(Stored items)
+---+

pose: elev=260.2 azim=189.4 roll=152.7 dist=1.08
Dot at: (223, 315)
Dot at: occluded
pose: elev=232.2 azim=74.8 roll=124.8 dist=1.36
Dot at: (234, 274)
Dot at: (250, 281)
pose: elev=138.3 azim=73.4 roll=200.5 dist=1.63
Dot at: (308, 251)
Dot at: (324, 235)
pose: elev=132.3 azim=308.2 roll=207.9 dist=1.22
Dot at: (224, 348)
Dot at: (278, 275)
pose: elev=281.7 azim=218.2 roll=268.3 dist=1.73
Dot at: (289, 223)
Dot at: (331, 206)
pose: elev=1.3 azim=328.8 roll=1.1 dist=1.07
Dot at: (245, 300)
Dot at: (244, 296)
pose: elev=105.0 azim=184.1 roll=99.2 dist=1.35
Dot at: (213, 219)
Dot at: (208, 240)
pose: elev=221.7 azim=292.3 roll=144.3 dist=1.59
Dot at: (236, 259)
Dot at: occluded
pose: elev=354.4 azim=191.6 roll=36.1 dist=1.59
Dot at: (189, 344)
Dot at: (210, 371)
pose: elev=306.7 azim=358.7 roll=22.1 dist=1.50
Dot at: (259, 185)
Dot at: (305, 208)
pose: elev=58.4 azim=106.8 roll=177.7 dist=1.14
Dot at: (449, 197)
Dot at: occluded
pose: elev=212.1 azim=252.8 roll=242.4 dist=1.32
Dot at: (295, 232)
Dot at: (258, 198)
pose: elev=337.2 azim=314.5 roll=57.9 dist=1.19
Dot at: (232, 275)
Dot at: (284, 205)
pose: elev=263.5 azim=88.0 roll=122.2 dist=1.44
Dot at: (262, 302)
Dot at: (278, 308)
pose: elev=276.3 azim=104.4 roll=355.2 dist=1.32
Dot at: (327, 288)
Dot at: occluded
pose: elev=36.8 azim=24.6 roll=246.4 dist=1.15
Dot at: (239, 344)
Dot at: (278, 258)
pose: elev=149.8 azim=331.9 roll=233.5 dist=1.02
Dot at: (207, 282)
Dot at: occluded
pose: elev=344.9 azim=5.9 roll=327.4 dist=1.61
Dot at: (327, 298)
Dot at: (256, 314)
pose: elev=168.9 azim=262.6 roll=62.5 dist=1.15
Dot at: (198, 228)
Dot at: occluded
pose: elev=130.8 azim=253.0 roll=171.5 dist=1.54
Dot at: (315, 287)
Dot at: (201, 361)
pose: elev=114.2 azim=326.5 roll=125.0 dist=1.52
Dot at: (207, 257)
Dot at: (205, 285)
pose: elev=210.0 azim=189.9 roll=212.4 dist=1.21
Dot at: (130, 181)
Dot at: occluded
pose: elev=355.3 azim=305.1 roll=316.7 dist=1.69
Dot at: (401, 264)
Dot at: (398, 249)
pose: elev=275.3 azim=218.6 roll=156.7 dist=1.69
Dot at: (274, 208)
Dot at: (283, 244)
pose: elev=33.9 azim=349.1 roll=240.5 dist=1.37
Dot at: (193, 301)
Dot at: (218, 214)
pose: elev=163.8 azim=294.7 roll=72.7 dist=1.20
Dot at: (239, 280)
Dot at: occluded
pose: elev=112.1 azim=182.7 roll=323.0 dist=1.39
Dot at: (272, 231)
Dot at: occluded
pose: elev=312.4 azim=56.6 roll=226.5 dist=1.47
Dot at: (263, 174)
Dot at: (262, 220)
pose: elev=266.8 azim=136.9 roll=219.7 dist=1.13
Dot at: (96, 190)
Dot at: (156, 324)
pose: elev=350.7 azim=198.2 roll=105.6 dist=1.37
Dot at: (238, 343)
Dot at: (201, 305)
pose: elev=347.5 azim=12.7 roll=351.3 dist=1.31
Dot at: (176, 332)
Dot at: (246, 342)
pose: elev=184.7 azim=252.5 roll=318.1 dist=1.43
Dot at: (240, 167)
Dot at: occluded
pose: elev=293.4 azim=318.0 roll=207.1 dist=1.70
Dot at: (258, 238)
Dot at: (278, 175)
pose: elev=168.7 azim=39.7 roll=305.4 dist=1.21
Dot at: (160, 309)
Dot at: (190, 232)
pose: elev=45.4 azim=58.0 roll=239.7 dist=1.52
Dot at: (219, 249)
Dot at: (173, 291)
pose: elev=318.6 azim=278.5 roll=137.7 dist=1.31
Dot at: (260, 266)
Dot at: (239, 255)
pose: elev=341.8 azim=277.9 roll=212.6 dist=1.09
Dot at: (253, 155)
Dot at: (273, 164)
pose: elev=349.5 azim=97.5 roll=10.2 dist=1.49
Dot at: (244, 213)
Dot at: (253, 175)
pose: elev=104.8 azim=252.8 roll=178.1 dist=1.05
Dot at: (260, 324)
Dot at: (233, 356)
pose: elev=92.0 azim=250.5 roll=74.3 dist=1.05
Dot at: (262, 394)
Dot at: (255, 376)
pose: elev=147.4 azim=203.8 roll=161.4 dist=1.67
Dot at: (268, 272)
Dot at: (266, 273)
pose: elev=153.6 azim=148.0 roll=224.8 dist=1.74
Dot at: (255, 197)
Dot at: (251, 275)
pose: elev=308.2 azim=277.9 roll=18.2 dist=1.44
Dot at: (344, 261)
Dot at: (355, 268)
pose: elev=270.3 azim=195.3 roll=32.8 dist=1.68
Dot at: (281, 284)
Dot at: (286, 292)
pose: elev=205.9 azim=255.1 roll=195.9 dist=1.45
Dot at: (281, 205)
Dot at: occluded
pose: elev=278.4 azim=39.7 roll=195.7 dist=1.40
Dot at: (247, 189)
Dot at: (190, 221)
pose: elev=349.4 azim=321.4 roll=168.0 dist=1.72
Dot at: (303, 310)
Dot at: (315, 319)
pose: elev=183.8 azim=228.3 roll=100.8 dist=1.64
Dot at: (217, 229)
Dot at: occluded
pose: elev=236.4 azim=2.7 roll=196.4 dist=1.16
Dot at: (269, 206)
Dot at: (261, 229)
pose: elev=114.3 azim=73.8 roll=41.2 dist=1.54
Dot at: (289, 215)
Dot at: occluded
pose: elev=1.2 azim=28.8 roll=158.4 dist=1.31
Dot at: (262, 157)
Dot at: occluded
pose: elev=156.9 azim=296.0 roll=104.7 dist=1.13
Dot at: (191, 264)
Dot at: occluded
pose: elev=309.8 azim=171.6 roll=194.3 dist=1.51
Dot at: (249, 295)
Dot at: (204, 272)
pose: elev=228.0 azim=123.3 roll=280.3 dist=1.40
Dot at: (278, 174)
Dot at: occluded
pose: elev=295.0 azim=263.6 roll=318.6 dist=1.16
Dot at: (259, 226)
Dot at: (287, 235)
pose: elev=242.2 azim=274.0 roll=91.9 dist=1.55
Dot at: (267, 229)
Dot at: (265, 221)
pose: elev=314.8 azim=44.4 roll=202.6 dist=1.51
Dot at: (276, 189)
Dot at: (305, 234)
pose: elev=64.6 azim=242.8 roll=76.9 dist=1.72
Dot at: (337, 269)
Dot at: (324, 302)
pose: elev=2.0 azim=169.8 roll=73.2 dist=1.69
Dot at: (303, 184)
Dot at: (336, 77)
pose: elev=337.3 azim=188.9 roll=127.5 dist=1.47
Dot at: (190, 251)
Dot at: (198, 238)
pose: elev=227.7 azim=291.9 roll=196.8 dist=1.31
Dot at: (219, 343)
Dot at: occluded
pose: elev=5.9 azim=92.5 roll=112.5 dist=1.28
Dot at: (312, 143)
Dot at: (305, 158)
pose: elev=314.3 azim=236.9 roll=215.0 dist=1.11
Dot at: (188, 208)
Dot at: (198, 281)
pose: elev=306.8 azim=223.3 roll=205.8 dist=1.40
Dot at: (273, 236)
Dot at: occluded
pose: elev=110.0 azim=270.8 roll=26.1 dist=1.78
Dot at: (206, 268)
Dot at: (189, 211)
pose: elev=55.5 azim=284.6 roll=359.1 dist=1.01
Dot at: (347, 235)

+---+

- Direction: Rewrite the items from the start through the line containing "Dot at: (283, 244)", swapping "dist" for "distance" and leaving everything else untouched.

- Answer in full:
pose: elev=260.2 azim=189.4 roll=152.7 distance=1.08
Dot at: (223, 315)
Dot at: occluded
pose: elev=232.2 azim=74.8 roll=124.8 distance=1.36
Dot at: (234, 274)
Dot at: (250, 281)
pose: elev=138.3 azim=73.4 roll=200.5 distance=1.63
Dot at: (308, 251)
Dot at: (324, 235)
pose: elev=132.3 azim=308.2 roll=207.9 distance=1.22
Dot at: (224, 348)
Dot at: (278, 275)
pose: elev=281.7 azim=218.2 roll=268.3 distance=1.73
Dot at: (289, 223)
Dot at: (331, 206)
pose: elev=1.3 azim=328.8 roll=1.1 distance=1.07
Dot at: (245, 300)
Dot at: (244, 296)
pose: elev=105.0 azim=184.1 roll=99.2 distance=1.35
Dot at: (213, 219)
Dot at: (208, 240)
pose: elev=221.7 azim=292.3 roll=144.3 distance=1.59
Dot at: (236, 259)
Dot at: occluded
pose: elev=354.4 azim=191.6 roll=36.1 distance=1.59
Dot at: (189, 344)
Dot at: (210, 371)
pose: elev=306.7 azim=358.7 roll=22.1 distance=1.50
Dot at: (259, 185)
Dot at: (305, 208)
pose: elev=58.4 azim=106.8 roll=177.7 distance=1.14
Dot at: (449, 197)
Dot at: occluded
pose: elev=212.1 azim=252.8 roll=242.4 distance=1.32
Dot at: (295, 232)
Dot at: (258, 198)
pose: elev=337.2 azim=314.5 roll=57.9 distance=1.19
Dot at: (232, 275)
Dot at: (284, 205)
pose: elev=263.5 azim=88.0 roll=122.2 distance=1.44
Dot at: (262, 302)
Dot at: (278, 308)
pose: elev=276.3 azim=104.4 roll=355.2 distance=1.32
Dot at: (327, 288)
Dot at: occluded
pose: elev=36.8 azim=24.6 roll=246.4 distance=1.15
Dot at: (239, 344)
Dot at: (278, 258)
pose: elev=149.8 azim=331.9 roll=233.5 distance=1.02
Dot at: (207, 282)
Dot at: occluded
pose: elev=344.9 azim=5.9 roll=327.4 distance=1.61
Dot at: (327, 298)
Dot at: (256, 314)
pose: elev=168.9 azim=262.6 roll=62.5 distance=1.15
Dot at: (198, 228)
Dot at: occluded
pose: elev=130.8 azim=253.0 roll=171.5 distance=1.54
Dot at: (315, 287)
Dot at: (201, 361)
pose: elev=114.2 azim=326.5 roll=125.0 distance=1.52
Dot at: (207, 257)
Dot at: (205, 285)
pose: elev=210.0 azim=189.9 roll=212.4 distance=1.21
Dot at: (130, 181)
Dot at: occluded
pose: elev=355.3 azim=305.1 roll=316.7 distance=1.69
Dot at: (401, 264)
Dot at: (398, 249)
pose: elev=275.3 azim=218.6 roll=156.7 distance=1.69
Dot at: (274, 208)
Dot at: (283, 244)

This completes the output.